• [About this exercise] Write out the data again in full, exactly as it reads.

• [Material shown]

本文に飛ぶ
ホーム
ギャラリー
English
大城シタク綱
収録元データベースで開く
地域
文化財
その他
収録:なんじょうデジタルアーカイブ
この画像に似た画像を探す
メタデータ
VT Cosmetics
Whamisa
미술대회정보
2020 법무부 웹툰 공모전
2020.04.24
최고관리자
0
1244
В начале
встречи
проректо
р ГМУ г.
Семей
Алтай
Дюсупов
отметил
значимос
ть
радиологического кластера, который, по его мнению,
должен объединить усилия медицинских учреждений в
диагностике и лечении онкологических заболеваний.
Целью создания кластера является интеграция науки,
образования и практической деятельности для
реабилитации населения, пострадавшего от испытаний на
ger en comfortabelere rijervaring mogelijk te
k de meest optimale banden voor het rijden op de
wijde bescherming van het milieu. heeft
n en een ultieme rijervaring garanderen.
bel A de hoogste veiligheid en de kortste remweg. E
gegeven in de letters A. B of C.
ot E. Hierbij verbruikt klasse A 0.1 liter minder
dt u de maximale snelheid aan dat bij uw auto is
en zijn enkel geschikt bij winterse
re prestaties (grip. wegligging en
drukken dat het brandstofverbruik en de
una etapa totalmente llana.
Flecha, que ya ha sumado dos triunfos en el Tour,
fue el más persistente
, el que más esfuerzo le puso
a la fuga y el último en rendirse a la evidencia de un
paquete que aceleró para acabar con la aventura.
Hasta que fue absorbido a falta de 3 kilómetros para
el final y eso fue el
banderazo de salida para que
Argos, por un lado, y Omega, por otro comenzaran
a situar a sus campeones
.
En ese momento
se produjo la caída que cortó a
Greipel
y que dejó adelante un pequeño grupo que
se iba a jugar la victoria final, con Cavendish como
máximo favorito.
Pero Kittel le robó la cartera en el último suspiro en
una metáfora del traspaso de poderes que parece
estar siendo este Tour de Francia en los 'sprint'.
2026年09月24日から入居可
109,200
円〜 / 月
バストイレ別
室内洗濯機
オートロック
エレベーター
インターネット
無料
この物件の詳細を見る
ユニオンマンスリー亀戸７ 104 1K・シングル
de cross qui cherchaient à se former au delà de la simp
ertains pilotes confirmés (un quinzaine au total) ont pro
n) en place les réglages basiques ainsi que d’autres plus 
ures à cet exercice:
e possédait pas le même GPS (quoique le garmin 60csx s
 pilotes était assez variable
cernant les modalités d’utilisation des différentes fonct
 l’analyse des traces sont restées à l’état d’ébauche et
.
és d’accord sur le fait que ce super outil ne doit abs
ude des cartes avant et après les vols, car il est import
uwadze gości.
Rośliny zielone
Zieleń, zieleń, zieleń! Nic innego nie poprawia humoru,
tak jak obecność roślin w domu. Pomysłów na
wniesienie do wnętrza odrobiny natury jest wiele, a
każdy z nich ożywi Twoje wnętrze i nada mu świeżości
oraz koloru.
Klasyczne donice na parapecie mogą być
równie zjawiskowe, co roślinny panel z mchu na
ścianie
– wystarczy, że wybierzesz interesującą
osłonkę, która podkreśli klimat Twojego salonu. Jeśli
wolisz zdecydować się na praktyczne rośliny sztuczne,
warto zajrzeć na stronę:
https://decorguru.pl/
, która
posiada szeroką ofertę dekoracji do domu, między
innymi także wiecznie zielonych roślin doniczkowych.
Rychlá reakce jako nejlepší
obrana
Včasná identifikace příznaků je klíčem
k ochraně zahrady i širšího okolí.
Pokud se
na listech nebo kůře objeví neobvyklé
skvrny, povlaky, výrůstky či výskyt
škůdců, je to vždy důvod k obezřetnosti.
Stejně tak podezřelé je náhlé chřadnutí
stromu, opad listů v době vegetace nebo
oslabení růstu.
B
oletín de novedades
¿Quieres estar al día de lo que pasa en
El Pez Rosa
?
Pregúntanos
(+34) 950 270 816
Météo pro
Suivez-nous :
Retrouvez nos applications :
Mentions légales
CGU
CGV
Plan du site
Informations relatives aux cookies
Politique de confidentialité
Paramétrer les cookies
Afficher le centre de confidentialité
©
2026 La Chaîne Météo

• [Task solution]
本文に飛ぶ
ホーム
ギャラリー
English
大城シタク綱
収録元データベースで開く
地域
文化財
その他
収録:なんじょうデジタルアーカイブ
この画像に似た画像を探す
メタデータ
VT Cosmetics
Whamisa
미술대회정보
2020 법무부 웹툰 공모전
2020.04.24
최고관리자
0
1244
В начале
встречи
проректо
р ГМУ г.
Семей
Алтай
Дюсупов
отметил
значимос
ть
радиологического кластера, который, по его мнению,
должен объединить усилия медицинских учреждений в
диагностике и лечении онкологических заболеваний.
Целью создания кластера является интеграция науки,
образования и практической деятельности для
реабилитации населения, пострадавшего от испытаний на
ger en comfortabelere rijervaring mogelijk te
k de meest optimale banden voor het rijden op de
wijde bescherming van het milieu. heeft
n en een ultieme rijervaring garanderen.
bel A de hoogste veiligheid en de kortste remweg. E
gegeven in de letters A. B of C.
ot E. Hierbij verbruikt klasse A 0.1 liter minder
dt u de maximale snelheid aan dat bij uw auto is
en zijn enkel geschikt bij winterse
re prestaties (grip. wegligging en
drukken dat het brandstofverbruik en de
una etapa totalmente llana.
Flecha, que ya ha sumado dos triunfos en el Tour,
fue el más persistente
, el que más esfuerzo le puso
a la fuga y el último en rendirse a la evidencia de un
paquete que aceleró para acabar con la aventura.
Hasta que fue absorbido a falta de 3 kilómetros para
el final y eso fue el
banderazo de salida para que
Argos, por un lado, y Omega, por otro comenzaran
a situar a sus campeones
.
En ese momento
se produjo la caída que cortó a
Greipel
y que dejó adelante un pequeño grupo que
se iba a jugar la victoria final, con Cavendish como
máximo favorito.
Pero Kittel le robó la cartera en el último suspiro en
una metáfora del traspaso de poderes que parece
estar siendo este Tour de Francia en los 'sprint'.
2026年09月24日から入居可
109,200
円〜 / 月
バストイレ別
室内洗濯機
オートロック
エレベーター
インターネット
無料
この物件の詳細を見る
ユニオンマンスリー亀戸７ 104 1K・シングル
de cross qui cherchaient à se former au delà de la simp
ertains pilotes confirmés (un quinzaine au total) ont pro
n) en place les réglages basiques ainsi que d’autres plus 
ures à cet exercice:
e possédait pas le même GPS (quoique le garmin 60csx s
 pilotes était assez variable
cernant les modalités d’utilisation des différentes fonct
 l’analyse des traces sont restées à l’état d’ébauche et
.
és d’accord sur le fait que ce super outil ne doit abs
ude des cartes avant et après les vols, car il est import
uwadze gości.
Rośliny zielone
Zieleń, zieleń, zieleń! Nic innego nie poprawia humoru,
tak jak obecność roślin w domu. Pomysłów na
wniesienie do wnętrza odrobiny natury jest wiele, a
każdy z nich ożywi Twoje wnętrze i nada mu świeżości
oraz koloru.
Klasyczne donice na parapecie mogą być
równie zjawiskowe, co roślinny panel z mchu na
ścianie
– wystarczy, że wybierzesz interesującą
osłonkę, która podkreśli klimat Twojego salonu. Jeśli
wolisz zdecydować się na praktyczne rośliny sztuczne,
warto zajrzeć na stronę:
https://decorguru.pl/
, która
posiada szeroką ofertę dekoracji do domu, między
innymi także wiecznie zielonych roślin doniczkowych.
Rychlá reakce jako nejlepší
obrana
Včasná identifikace příznaků je klíčem
k ochraně zahrady i širšího okolí.
Pokud se
na listech nebo kůře objeví neobvyklé
skvrny, povlaky, výrůstky či výskyt
škůdců, je to vždy důvod k obezřetnosti.
Stejně tak podezřelé je náhlé chřadnutí
stromu, opad listů v době vegetace nebo
oslabení růstu.
B
oletín de novedades
¿Quieres estar al día de lo que pasa en
El Pez Rosa
?
Pregúntanos
(+34) 950 270 816
Météo pro
Suivez-nous :
Retrouvez nos applications :
Mentions légales
CGU
CGV
Plan du site
Informations relatives aux cookies
Politique de confidentialité
Paramétrer les cookies
Afficher le centre de confidentialité
©
2026 La Chaîne Météo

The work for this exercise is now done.